Make sure your BigDecimal as3 class implements IExternalizable
cheers, jb
Surprisingly the round function in MS Excel gives us different values then you have presented above.
For example in Excel
Round(143,355;2) = 143,36
So my workaround for Excel round is like:
public function setPrecision(number:Number, precision:int):Number {
precision = Math.pow(10, precision);
const excelFactor : Number = 0.00000001;
number += excelFactor;
return (Math.round(number * precision)/precision);
}
If you know the precision you need beforehand, you could store the numbers scaled so that the smallest amount you need is a whole value. For example, store the numbers as cents rather than dollars.
If that's not an option, how about something like this:
function printTwoDecimals(x)
{
printWithNoDecimals(x);
print(".");
var scaled = Math.round(x * 100);
printWithNoDecimals(scaled % 100);
}
(With however you print with no decimals stuck in there.)
This won't work for really big numbers, though, because you can still lose precision.

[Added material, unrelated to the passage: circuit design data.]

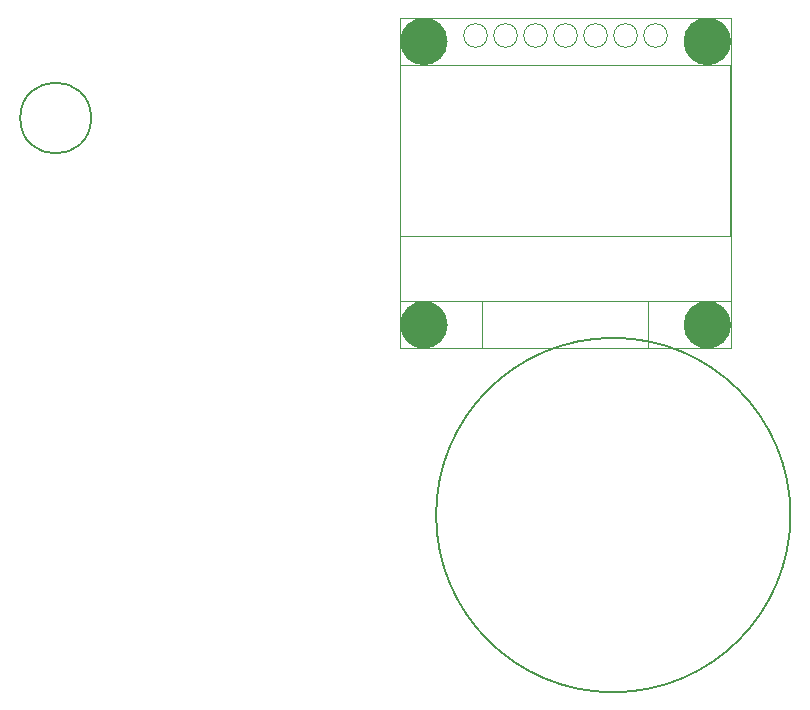
<source format=gbr>
%TF.GenerationSoftware,KiCad,Pcbnew,(6.0.5)*%
%TF.CreationDate,2022-06-18T00:07:38+02:00*%
%TF.ProjectId,clarinoid-devboard,636c6172-696e-46f6-9964-2d646576626f,rev?*%
%TF.SameCoordinates,Original*%
%TF.FileFunction,Other,Comment*%
%FSLAX46Y46*%
G04 Gerber Fmt 4.6, Leading zero omitted, Abs format (unit mm)*
G04 Created by KiCad (PCBNEW (6.0.5)) date 2022-06-18 00:07:38*
%MOMM*%
%LPD*%
G01*
G04 APERTURE LIST*
%ADD10C,0.150000*%
%ADD11C,0.120000*%
%ADD12C,2.000000*%
G04 APERTURE END LIST*
D10*
X187410804Y-102047034D02*
G75*
G03*
X187410804Y-102047034I-15000000J0D01*
G01*
%TO.C,H1*%
X128198312Y-68434542D02*
G75*
G03*
X128198312Y-68434542I-3000000J0D01*
G01*
D11*
%TO.C,U12*%
X154333948Y-83946200D02*
X182333948Y-83946200D01*
X161333948Y-83946200D02*
X175333948Y-83946200D01*
X175333948Y-83946200D02*
X175333948Y-87946200D01*
X175333948Y-87946200D02*
X161333948Y-87946200D01*
X161333948Y-87946200D02*
X161333948Y-83946200D01*
X154373948Y-59946200D02*
X182373948Y-59946200D01*
X182373948Y-59946200D02*
X182373948Y-87946200D01*
X182373948Y-87946200D02*
X154373948Y-87946200D01*
X154373948Y-87946200D02*
X154373948Y-59946200D01*
X182333948Y-63946200D02*
X154373948Y-63946200D01*
X154373948Y-63946200D02*
X154373948Y-78446200D01*
X154373948Y-78446200D02*
X182333948Y-78446200D01*
X182333948Y-78446200D02*
X182333948Y-63946200D01*
X176993948Y-61446200D02*
G75*
G03*
X176993948Y-61446200I-1000000J0D01*
G01*
X169373948Y-61446200D02*
G75*
G03*
X169373948Y-61446200I-1000000J0D01*
G01*
X166833948Y-61446200D02*
G75*
G03*
X166833948Y-61446200I-1000000J0D01*
G01*
X161753948Y-61446200D02*
G75*
G03*
X161753948Y-61446200I-1000000J0D01*
G01*
D12*
X157373948Y-61946200D02*
G75*
G03*
X157373948Y-61946200I-1000000J0D01*
G01*
X181373948Y-85946200D02*
G75*
G03*
X181373948Y-85946200I-1000000J0D01*
G01*
X181373948Y-61946200D02*
G75*
G03*
X181373948Y-61946200I-1000000J0D01*
G01*
D11*
X164293948Y-61446200D02*
G75*
G03*
X164293948Y-61446200I-1000000J0D01*
G01*
D12*
X157373948Y-85946200D02*
G75*
G03*
X157373948Y-85946200I-1000000J0D01*
G01*
D11*
X174453948Y-61446200D02*
G75*
G03*
X174453948Y-61446200I-1000000J0D01*
G01*
X171913948Y-61446200D02*
G75*
G03*
X171913948Y-61446200I-1000000J0D01*
G01*
%TD*%
M02*

</source>
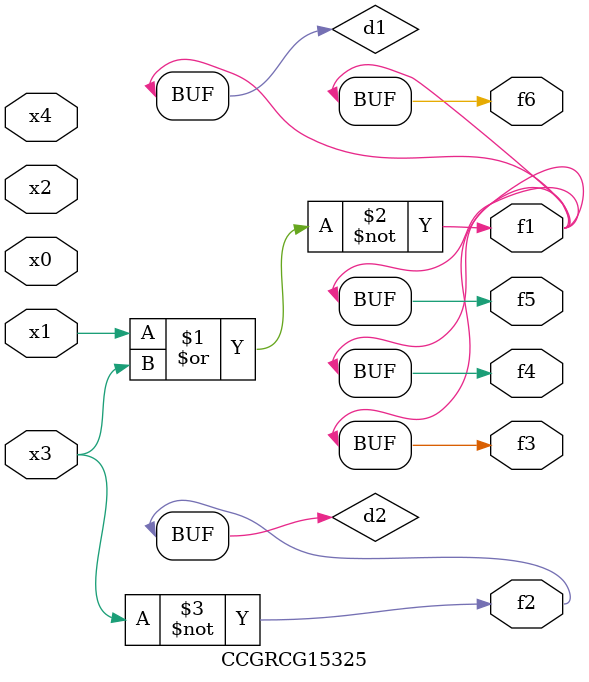
<source format=v>
module CCGRCG15325(
	input x0, x1, x2, x3, x4,
	output f1, f2, f3, f4, f5, f6
);

	wire d1, d2;

	nor (d1, x1, x3);
	not (d2, x3);
	assign f1 = d1;
	assign f2 = d2;
	assign f3 = d1;
	assign f4 = d1;
	assign f5 = d1;
	assign f6 = d1;
endmodule

</source>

You may vote and watch the enhancement request in the Flash PLayer Jira bug tracking system at https://bugs.adobe.com/jira/browse/FP-3315
And meanwhile use the Number.toFixed() work-around see :
(http://livedocs.adobe.com/flex/3/langref/Number.html#toFixed%28%29)
or use the open source implementations out there : (http://code.google.com/p/bigdecimal/) or (http://www.fxcomps.com/money.html)
As for the serialization efforts, well, it will be small if you use Blazeds or LCDS as they do support Java BigDecimal serialization (to String) cf. (http://livedocs.adobe.com/livecycle/es/sdkHelp/programmer/lcds/wwhelp/wwhimpl/common/html/wwhelp.htm?context=LiveDocs_Parts&file=serialize_data_3.html)
It seems more like a transport problem, the number being correct but the scale ignored. If the number has to be stored as a BigDecimal on the server you may want to convert it server side to a less ambiguous format (Number, Double, Float) before sending it.